O presidente do CTCP esclarece ainda que os cheques chegam a ele “para serem assinados devidamente preenchidos e com a assinatura do senhor secretário. Por ser uma pessoa da minha inteira confiança, aponho a minha assinatura nos referidos cheques”. “É-me absolutamente impossível e a todos os níveis inexigível a confirmação dos cheques, um por um, por forma a saber se são do Cofre do Tribunal ou de preparos e custas e muito menos ainda, saber se pertencem a uma outra entidade, in casu, o STJ”, alega.
Ricardo Gonçalves diz, contudo, não estranhar o facto de enquanto presidente do Cofre do STJ não se ter percebido desses movimentos, porquanto “só os senhores secretários do Tribunal da Comarca da Praia e do STJ, bem como o BCA poderiam dar conta de tais movimentos e nem eles souberam, por sinal, em tempo, de tal anomalia. Daí que concordo plenamente em como esta situação, que me é absolutamente alheia e desconhecida, deva ser cabalmente esclarecida!”
Em relação à ordem de transferência com o valor numérico de “5.000.000$00” e por extenso de “quinhentos escudos”, o presidente do CTCP afirma que “cabe ao secretário esclarecer por que razão, precisando ele de quinhentos mil escudos e tomando conhecimento de que foi depositada a quantia de cinco milhões de escudos na conta do Cofre do Tribunal, não procedeu à imediata devolução da quantia remanescente. Em momento algum informou-me o senhor secretário desse facto”.

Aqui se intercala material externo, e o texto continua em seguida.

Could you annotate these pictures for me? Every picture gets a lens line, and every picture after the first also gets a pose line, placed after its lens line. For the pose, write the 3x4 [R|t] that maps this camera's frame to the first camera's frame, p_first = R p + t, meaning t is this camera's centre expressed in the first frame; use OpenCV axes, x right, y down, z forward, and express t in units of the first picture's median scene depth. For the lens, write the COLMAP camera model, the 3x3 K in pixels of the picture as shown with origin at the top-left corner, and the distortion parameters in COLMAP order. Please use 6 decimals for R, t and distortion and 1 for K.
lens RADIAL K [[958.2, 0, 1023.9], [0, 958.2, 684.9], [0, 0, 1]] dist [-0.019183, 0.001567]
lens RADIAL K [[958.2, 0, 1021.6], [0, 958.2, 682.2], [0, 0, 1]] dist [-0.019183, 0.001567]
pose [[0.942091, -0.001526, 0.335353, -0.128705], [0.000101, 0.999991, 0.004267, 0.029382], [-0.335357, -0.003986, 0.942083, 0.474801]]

No seu contraditório, Ricardo Gonçalves esclarece outros factos relacionados com movimentos efectuados na conta de preparos e custas do CTCP, assim como das receitas e impostos retidos e das despesas realizadas.
E em relação à movimentação de cheques do Cofre do STJ, o secretário José Pedro Furtado Graça garante, por seu turno, que esses cheques foram constatados com a chegada da inspeção. “Até agora ainda não percebemos como é que requisitando cheques do CTCP recebemos cheques do STJ”, defende-se.
Sobre a transferência de “cinco milhões de escudos”, em vez de “quinhentos contos”, o secretário alega que a pressão era tanta por parte dos magistrados, que solicitavam o pagamento atempado dos subsídios, para evitar sucessivos pedidos de empréstimos, optou por deixar o montante transferido (cinco milhões de escudos), “com o objectivo de vir, posteriormente, assim que a conta do CTCP tiver melhores dias, começar, de forma parcial a fazer as restituições devidas, considerando que os valores em causa não fazem nenhuma falta, falando do ponto de vista de urgência, à conta de preparo e custas”.